Gründer von Brustimplantate-Hersteller PIP festgenommen

Paris · Morgens kam die Polizei: Frankreichs Behörden haben den Chef der Herstellerfirma minderwertiger Brustimplantate in Gewahrsam genommen. Ermittelt wird wegen fahrlässiger Tötung und Körperverletzung.

Mit Billig-Brustimplantaten aus Industrie-Silikon soll er Hunderttausende Frauen geschädigt haben - nun sitzt der frühere Chef der Herstellerfirma in Polizeigewahrsam. Gendarmen nahmen Jean-Claude Mas am Morgen in der Villa seiner Lebensgefährtin in Südfrankreich fest, berichteten französische Rundfunksender.

Der ehemalige Chef der mittlerweile insolventen Firma Poly Implant Prothèse (PIP) steht im Zentrum eines weltweiten Gesundheitsskandals - die Staatsanwaltschaft Marseille ermittelt gegen ihn nach einer Anzeige wegen Verdachts auf fahrlässige Tötung und Körperverletzung.
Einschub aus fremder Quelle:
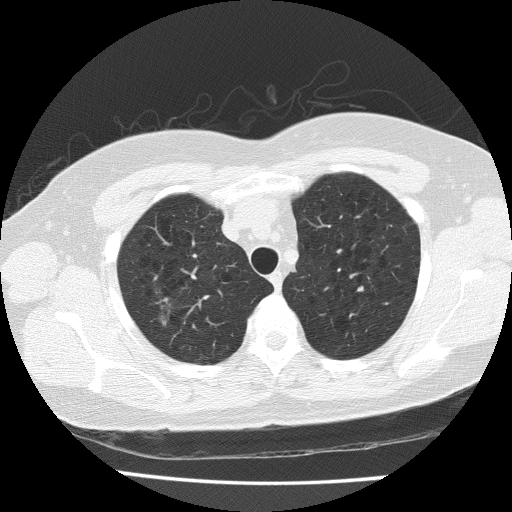
Axial slice from a low-dose chest CT screening exam; first (baseline) screen; lung window (W 1500 / L -600 HU); lung (sharp) reconstruction kernel (FC51); slice 33 of 175 in the series. Female participant, aged 57 years at enrolment. Former smoker at enrolment.
Expert reader's lesion annotation, box from (x=132, y=282) to (x=181, y=333) px. Reader record for this screening exam (exam-level; its link to the box is not recorded): non-calcified nodule or mass ≥4 mm, right upper lobe, 8 × 7 mm, spiculated (stellate) margins, soft tissue attenuation.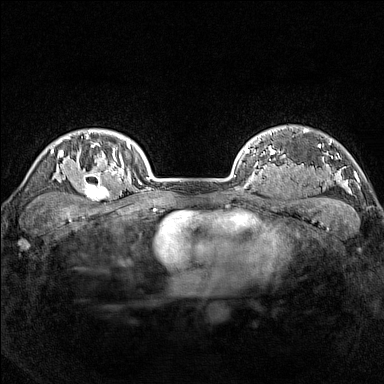
Breast MRI (dynamic contrast-enhanced), one axial slice; position 123 of 160 along the scan axis; dynamic contrast-enhanced series, time point 2 of 7 at this slice position (early post-contrast); 1.5 T; TE 1.8 ms, TR 5 ms; 384 × 384 image matrix, field of view 300 × 300 mm. Female patient.
Outlined on this slice (semi-automatically segmented with operator editing):
- enhancing-tissue mask used for the functional tumour volume (all voxels passing the contrast-enhancement thresholds inside the analysis volume; usually the tumour): bounding box [x1, y1, x2, y2] px = [77, 165, 114, 201]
Auch der ehemalige PIP-Manager Claude Couty sei festgenommen worden, erfuhr die Nachrichtenagentur AFP aus Ermittlerkreisen. In der Wohnung von Mas' Lebensgefährtin hätten Durchsuchungen stattgefunden.

Mas steht nach Medienberichten auch im Verdacht, die Insolvenz seines Betriebs organisiert zu haben und sein Vermögen in Briefkastenfirmen versteckt oder Familienangehörigen übertragen zu haben. Nach dem französischen Recht müssen Mas und Couly nach 48 Stunden Polizeigewahrsam wieder freigelassen werden, wenn sich bei ihren Vernehmungen keine Anhaltspunkte für Haftbefehle ergeben.

Weltweit sollen 400.000 bis 500.000 Frauen minderwertige Silikonkissen erhalten haben. Die Vermarktung, den Vertrieb und die weitere Verwendung der Brustimplantate hatte Frankreich der Firma im April 2010 europaweit untersagt.

Die nationale Krankenkasse Cnam hatte bei der Staatsanwaltschaft Marseille Strafanzeige wegen schweren Betrugs gestellt. Die Kissen können platzen, die Substanz kann zu Entzündungen führen. Ein Zusammenhang zwischen den Silikonkissen und Krebs wird befürchtet, ist aber nicht bewiesen. Deutschland, Frankreich und Tschechien hatten Frauen dazu aufgerufen, die Implantate entfernen zu lassen.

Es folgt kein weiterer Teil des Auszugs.